Ma in via Durandi, davanti a un pubblico che ha oscillato sempre tra le 150 e le 300 persone, si è parlato anche di lavoro, con Giorgio Vittadini (presidente della Fondazione per la Sussidiarietà), Claudio Chiarle (ex segretario Fim-Cisl di Torino), l’imprenditore Alberto Scavino e Felice Vai (presidente della Compagnia delle Opere Piemonte). Il lavoro non è solo uno dei problemi più urgenti per il Paese (e per il Governo prossimo venturo): è anzitutto «un desiderio legato alla natura religiosa dell’uomo, che implica il sacrificio e la fatica del lavorare, nella creazione artistica come nel fare impresa», ha ricordato Vittadini, citando spesso don Giussani. Quando si riduce questa prospettiva, restano solo «potere, soldi e sfruttamento» e il lavoro «perde il suo significato»; mentre la vera sfida di oggi è «nella capacità di valorizzare l’uomo intero». E «un uomo intero» era di sicuro il Servo di Dio Enzo Piccinini, il chirurgo modenese (amico e “figlio” di don Giussani e a lungo tra i responsabili di CL) scomparso nel 1999, a cui è stata dedicata la serata di giovedì.

Altri momenti di confronto hanno riguardato l’intelligenza artificiale e la nascita del Metaverso, con le sfide che si portano dietro per l’uomo; la formazione; la sussidiarietà; la politica.

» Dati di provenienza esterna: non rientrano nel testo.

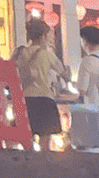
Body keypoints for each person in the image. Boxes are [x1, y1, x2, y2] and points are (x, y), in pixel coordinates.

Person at [14, 18, 66, 149]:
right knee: (45, 143)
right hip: (44, 100)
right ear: (43, 36)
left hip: (25, 100)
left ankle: (29, 165)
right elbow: (63, 73)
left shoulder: (20, 52)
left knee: (27, 140)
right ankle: (43, 167)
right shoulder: (47, 55)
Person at [69, 24, 99, 153]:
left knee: (89, 151)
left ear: (85, 41)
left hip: (91, 110)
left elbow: (82, 89)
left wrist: (72, 86)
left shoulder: (87, 61)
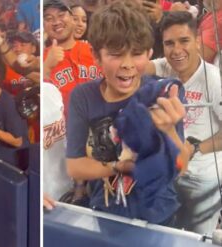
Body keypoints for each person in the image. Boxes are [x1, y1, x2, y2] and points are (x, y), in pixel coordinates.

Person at [66, 0, 189, 225]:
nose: (127, 64)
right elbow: (75, 166)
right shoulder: (82, 97)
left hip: (159, 214)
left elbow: (181, 166)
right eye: (116, 54)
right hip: (106, 212)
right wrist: (117, 167)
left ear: (150, 53)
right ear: (95, 55)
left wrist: (169, 130)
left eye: (137, 53)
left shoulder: (163, 94)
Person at [146, 11, 222, 234]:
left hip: (202, 180)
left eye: (184, 41)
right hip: (170, 175)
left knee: (195, 238)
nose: (176, 50)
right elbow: (139, 64)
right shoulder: (166, 66)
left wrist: (194, 147)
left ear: (198, 41)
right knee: (165, 234)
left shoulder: (214, 81)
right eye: (169, 43)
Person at [43, 0, 101, 117]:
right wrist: (46, 69)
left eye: (61, 15)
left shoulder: (94, 50)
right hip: (65, 131)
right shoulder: (42, 60)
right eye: (49, 18)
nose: (56, 22)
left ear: (71, 19)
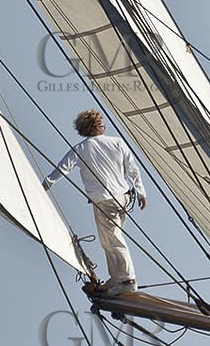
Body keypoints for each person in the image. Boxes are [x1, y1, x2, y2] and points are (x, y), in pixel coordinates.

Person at [43, 109, 148, 296]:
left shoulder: (81, 148)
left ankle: (128, 279)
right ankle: (117, 277)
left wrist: (45, 185)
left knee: (112, 239)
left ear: (83, 130)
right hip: (124, 197)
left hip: (104, 200)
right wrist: (141, 191)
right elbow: (133, 169)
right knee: (110, 238)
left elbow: (62, 169)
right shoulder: (117, 142)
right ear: (100, 126)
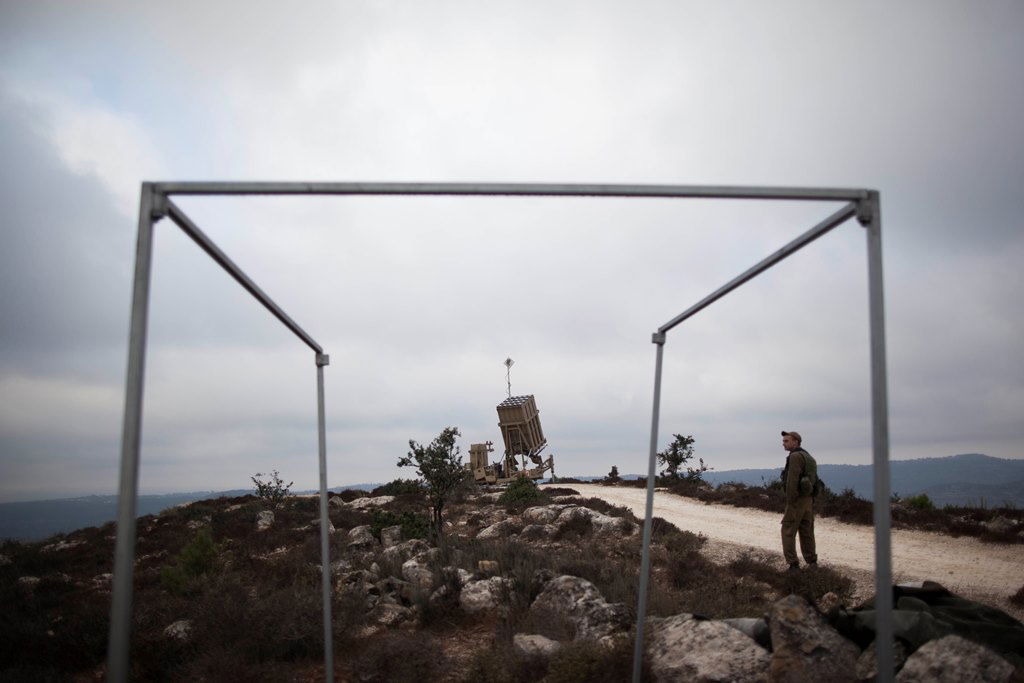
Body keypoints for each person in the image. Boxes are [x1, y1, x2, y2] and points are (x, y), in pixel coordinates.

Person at [780, 430, 817, 571]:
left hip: (797, 501)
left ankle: (793, 564)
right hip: (808, 500)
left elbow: (792, 481)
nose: (783, 444)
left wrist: (790, 501)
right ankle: (812, 562)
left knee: (788, 530)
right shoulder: (808, 457)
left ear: (796, 441)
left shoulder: (795, 456)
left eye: (786, 441)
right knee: (807, 532)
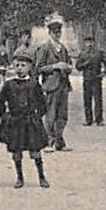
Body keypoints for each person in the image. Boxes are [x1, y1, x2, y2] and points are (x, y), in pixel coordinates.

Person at [0, 47, 50, 189]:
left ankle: (41, 176)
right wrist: (6, 117)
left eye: (23, 65)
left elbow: (43, 104)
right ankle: (19, 177)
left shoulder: (34, 84)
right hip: (15, 122)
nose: (19, 69)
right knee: (16, 151)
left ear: (29, 67)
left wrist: (37, 117)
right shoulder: (9, 85)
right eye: (17, 65)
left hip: (31, 122)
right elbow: (0, 104)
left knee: (35, 151)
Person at [34, 16, 75, 151]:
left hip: (63, 85)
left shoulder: (62, 48)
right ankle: (48, 142)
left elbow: (69, 63)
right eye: (55, 32)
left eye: (59, 32)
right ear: (50, 33)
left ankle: (59, 141)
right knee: (50, 115)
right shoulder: (45, 48)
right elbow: (39, 68)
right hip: (51, 86)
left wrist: (68, 67)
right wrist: (55, 66)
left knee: (62, 115)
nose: (57, 35)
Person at [77, 32, 106, 127]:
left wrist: (104, 73)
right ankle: (88, 120)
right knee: (87, 100)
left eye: (91, 42)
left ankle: (99, 120)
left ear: (94, 43)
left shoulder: (99, 53)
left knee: (98, 100)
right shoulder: (82, 54)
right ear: (85, 43)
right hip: (86, 79)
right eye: (87, 42)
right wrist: (85, 63)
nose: (89, 44)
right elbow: (78, 66)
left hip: (96, 79)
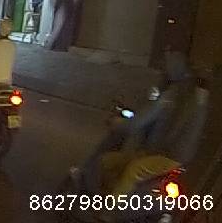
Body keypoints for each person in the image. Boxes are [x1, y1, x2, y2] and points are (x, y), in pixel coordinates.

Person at [83, 51, 210, 196]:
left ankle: (113, 208)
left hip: (169, 155)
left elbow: (140, 120)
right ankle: (106, 195)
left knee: (134, 170)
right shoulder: (193, 97)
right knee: (109, 162)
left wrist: (118, 123)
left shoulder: (176, 95)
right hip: (162, 151)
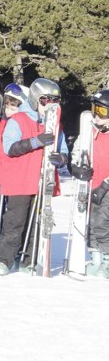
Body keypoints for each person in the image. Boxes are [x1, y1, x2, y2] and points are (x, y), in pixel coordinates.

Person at [0, 79, 67, 275]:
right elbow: (10, 148)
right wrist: (35, 142)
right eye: (44, 101)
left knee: (38, 222)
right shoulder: (18, 120)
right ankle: (3, 260)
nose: (49, 106)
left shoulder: (56, 125)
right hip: (20, 179)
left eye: (54, 101)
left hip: (42, 182)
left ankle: (29, 259)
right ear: (34, 99)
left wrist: (60, 158)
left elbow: (64, 150)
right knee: (15, 221)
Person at [71, 89, 109, 278]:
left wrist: (105, 185)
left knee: (103, 223)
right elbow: (78, 151)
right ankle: (96, 259)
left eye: (102, 112)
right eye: (95, 109)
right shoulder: (89, 132)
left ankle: (108, 261)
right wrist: (75, 167)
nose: (96, 115)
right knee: (91, 223)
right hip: (90, 185)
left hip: (107, 187)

Temi che toccano tutti, e che nelle giornate di questo mini-Meeting sotto la Mole sono stati affrontati con uno sguardo che, probabilmente, si riassume bene in una frase di Cristiana Poggio, vicepresidente della Piazza dei Mestieri: «Quando ci si impegna per alleviare le condizioni di chi vive in una situazione di disagio, bisogna operare “con loro” e non semplicemente “per loro”. E l’andare verso gli altri non è un gesto per pochi eletti, ma popolare, alla portata di tutti».

L’ultimo incontro si è svolto sabato sera, con un convegno al Teatro Valdocco. In sala, don Stefano Alberto (docente di Teologia alla Cattolica), Wael Farouq (che nello stesso ateneo insegna Lingua e cultura araba) e Luciano Violante, presidente emerito della Camera. Esperienze molto diverse, ma accomunate da un fatto, osserva Odifreddi: «Ci hanno testimoniato come don Giussani, in qualche modo, sia un padre per ciascuno di loro, e il movimento un luogo di amicizia per tutti».

La chiusura vera e propria, però, è stata domenica, con la messa celebrata in Piazza dei Mestieri da monsignor Roberto Repole, arcivescovo di Torino. «Continuate ad avere passione per Cristo e ad avere passione per i fratelli, soprattutto i più indigenti, quelli più in difficoltà», ha detto il prelato: «Se abbiamo questa passione per Cristo tutti insieme, non possiamo che essere insieme. Stare insieme, camminare insieme, l’essere nella comunione; penso che questo sia uno dei segni più belli che possiamo offrire a questo mondo, anche a questa città». Emmanuele Riu, responsabile diocesano della Fraternità di CL, lo ha ringraziato così: «Don Giussani ci ha insegnato a seguire sempre il proprio Vescovo: è il modo per seguire la traccia del Papa che sta a Roma. Quando la paternità del Vescovo diventa così evidente e così affettiva, come è stato oggi, questo è una grazia di cui non possiamo che essere riconoscenti… Noi preghiamo tutti giorni perché la passione per Cristo che ci ha comunicato Giussani diventi passione per la Chiesa e passione per l’uomo».

Si è concluso tutto con un pranzo da cinquecento persone alla Piazza dei Mestieri «e una cantata insieme», racconta Odifreddi. Con una «gratitudine enorme» per don Giussani e per qualcosa di inatteso, almeno in questi termini. E una certezza: «C’è bisogno di luoghi così per ritessere il filo di una convivenza civile che aiuti tutti a vivere meglio, e a cercare insieme la strada per rispondere alle esigenze del cuore. L’altro è davvero un bene per me. Sempre».